Fujimura S, Tokue Y, Takahashi H, Kobayashi T, Gomi K, Abe T, Nukiwa T, Watanabe A
Department of Respiratory Oncology and Molecular Medicine, Institute of Development, Aging and Cancer, Tohoku University, Sendai, Japan.
FEMS Microbiol Lett. 2000 Sep 15;190(2):299-303. doi: 10.1111/j.1574-6968.2000.tb09302.x.
An aminoglycoside-modifying enzyme in arbekacin-resistant methicillin-resistant Staphylococcus aureus (MRSA), exhibiting 4'''-N-acetylation, was examined. Although the MRSA strain with AAC(4''') had no AAC(6')-APH(2") activity, a DNA fragment of the AAC(6')-APH(2") gene was amplified by PCR and the purified N-terminal 30-amino acid sequence of this AAC(4''') was identical to AAC(6')-APH(2"). Direct DNA sequencing of this 'silent' AAC(6')-APH(2") gene revealed a single point mutation leading to a substitution of Gly for Asp80, through which the secondary structure is affected. A change in protein conformation could lead to a cleavage and a change of the enzymatic activity. We propose a new aminoglycoside-resistance mediated by AAC(4''') is caused by a mutation-modified AAC(6')-APH(2").

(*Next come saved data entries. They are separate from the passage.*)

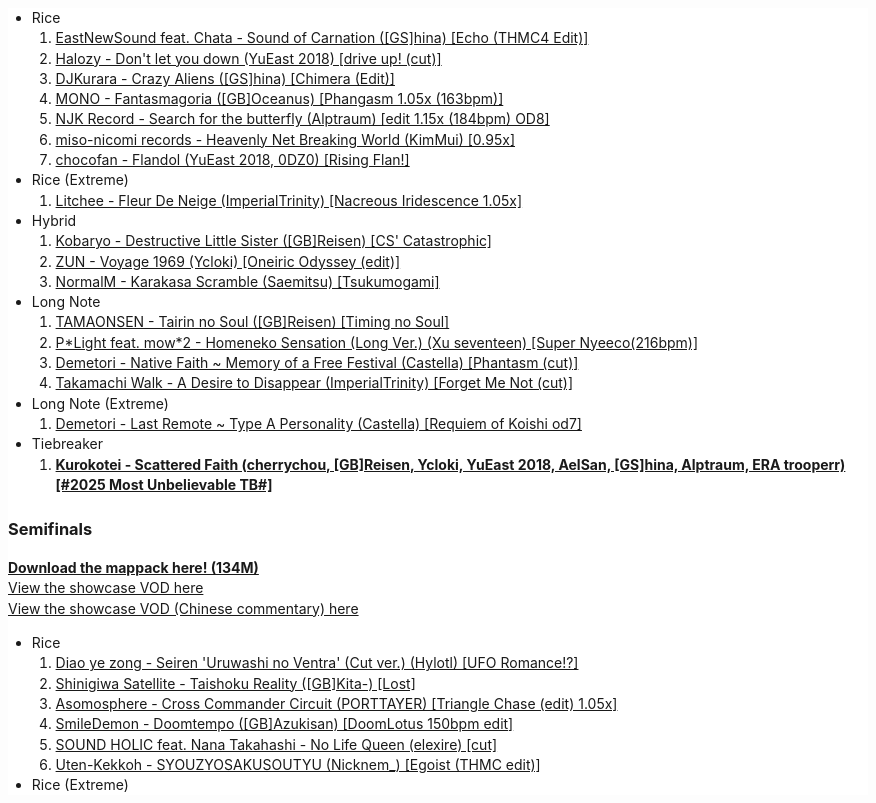 - Rice
  1. [EastNewSound feat. Chata - Sound of Carnation (\[GS\]hina) \[Echo (THMC4 Edit)\]](https://osu.ppy.sh/beatmapsets/2340245#mania/5027483)
  2. [Halozy - Don't let you down (YuEast 2018) \[drive up! (cut)\]](https://osu.ppy.sh/beatmapsets/2340499#mania/5028421)
  3. [DJKurara - Crazy Aliens (\[GS\]hina) \[Chimera (Edit)\]](https://osu.ppy.sh/beatmapsets/2340241#mania/5027469)
  4. [MONO - Fantasmagoria (\[GB\]Oceanus) \[Phangasm 1.05x (163bpm)\]](https://osu.ppy.sh/beatmapsets/2340227#mania/5027429)
  5. [NJK Record - Search for the butterfly (Alptraum) \[edit 1.15x (184bpm) OD8\]](https://osu.ppy.sh/beatmapsets/2340381#mania/5028154)
  6. [miso-nicomi records - Heavenly Net Breaking World (KimMui) \[0.95x\]](https://osu.ppy.sh/beatmapsets/2340507#mania/5029862)
  7. [chocofan - Flandol (YuEast 2018, 0DZ0) \[Rising Flan!\]](https://osu.ppy.sh/beatmapsets/2340523#mania/5028483)
- Rice (Extreme)
  1. [Litchee - Fleur De Neige (ImperialTrinity) \[Nacreous Iridescence 1.05x\]](https://osu.ppy.sh/beatmapsets/2340193#mania/5027235)
- Hybrid
  1. [Kobaryo - Destructive Little Sister (\[GB\]Reisen) \[CS' Catastrophic\]](https://osu.ppy.sh/beatmapsets/2340182#mania/5027189)
  2. [ZUN - Voyage 1969 (Ycloki) \[Oneiric Odyssey (edit)\]](https://osu.ppy.sh/beatmapsets/2340562#mania/5028572)
  3. [NormalM - Karakasa Scramble (Saemitsu) \[Tsukumogami\]](https://osu.ppy.sh/beatmapsets/2340242#mania/5027474)
- Long Note
  1. [TAMAONSEN - Tairin no Soul (\[GB\]Reisen) \[Timing no Soul\]](https://osu.ppy.sh/beatmapsets/2340183#mania/5027190)
  2. [P\*Light feat. mow\*2 - Homeneko Sensation (Long Ver.) (Xu seventeen) \[Super Nyeeco(216bpm)\]](https://osu.ppy.sh/beatmapsets/2340544#mania/5028532)
  3. [Demetori - Native Faith \~ Memory of a Free Festival (Castella) \[Phantasm (cut)\]](https://osu.ppy.sh/beatmapsets/2340470#mania/5028373)
  4. [Takamachi Walk - A Desire to Disappear (ImperialTrinity) \[Forget Me Not (cut)\]](https://osu.ppy.sh/beatmapsets/2340196#mania/5027260)
- Long Note (Extreme)
  1. [Demetori - Last Remote \~ Type A Personality (Castella) \[Requiem of Koishi od7\]](https://osu.ppy.sh/beatmapsets/2048331#mania/4276650)
- Tiebreaker
  1. **[Kurokotei - Scattered Faith (cherrychou, \[GB\]Reisen, Ycloki, YuEast 2018, AelSan, \[GS\]hina, Alptraum, ERA trooperr) \[#2025 Most Unbelievable TB#\]](https://osu.ppy.sh/beatmapsets/2340498#mania/5028420)**

### Semifinals

**[Download the mappack here! (134M)](https://drive.google.com/file/d/1YYszI1Ui_XQ7wxZql9vpBE2m_p7mxCJh/)**\
[View the showcase VOD here](https://youtu.be/TdJ31_oWYz4&list=PLbDr4Al5SsJMaU6tI4IAElMBAjA6ezLes)\
[View the showcase VOD (Chinese commentary) here](https://www.bilibili.com/video/BV1L5QLYgEu1/)

- Rice
  1. [Diao ye zong - Seiren 'Uruwashi no Ventra' (Cut ver.) (Hylotl) \[UFO Romance!?\]](https://osu.ppy.sh/beatmapsets/2337247#mania/5018267)
  2. [Shinigiwa Satellite - Taishoku Reality (\[GB\]Kita-) \[Lost\]](https://osu.ppy.sh/beatmapsets/2337391#mania/5018690)
  3. [Asomosphere - Cross Commander Circuit (PORTTAYER) \[Triangle Chase (edit) 1.05x\]](https://osu.ppy.sh/beatmapsets/2337111#mania/5018935)
  4. [SmileDemon - Doomtempo (\[GB\]Azukisan) \[DoomLotus 150bpm edit\]](https://osu.ppy.sh/beatmapsets/2337108#mania/5017844)
  5. [SOUND HOLIC feat. Nana Takahashi - No Life Queen (elexire) \[cut\]](https://osu.ppy.sh/beatmapsets/2176951#mania/4597090)
  6. [Uten-Kekkoh - SYOUZYOSAKUSOUTYU (Nicknem\_) \[Egoist (THMC edit)\]](https://osu.ppy.sh/beatmapsets/2337473#mania/5018946)
- Rice (Extreme)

对耐阿贝卡星的耐甲氧西林金黄色葡萄球菌(MRSA)中一种表现出4'''-N-乙酰化作用的氨基糖苷修饰酶进行了研究。尽管携带AAC(4''')的MRSA菌株没有AAC(6')-APH(2")活性,但通过PCR扩增出了AAC(6')-APH(2")基因的DNA片段,并且该AAC(4''')纯化后的N端30个氨基酸序列与AAC(6')-APH(2")相同。对这个“沉默”的AAC(6')-APH(2")基因进行直接DNA测序,发现一个单点突变导致Asp80被Gly取代,由此影响了二级结构。蛋白质构象的改变可能导致酶的裂解和活性变化。我们提出由AAC(4''')介导的一种新的氨基糖苷耐药性是由突变修饰的AAC(6')-APH(2")引起的。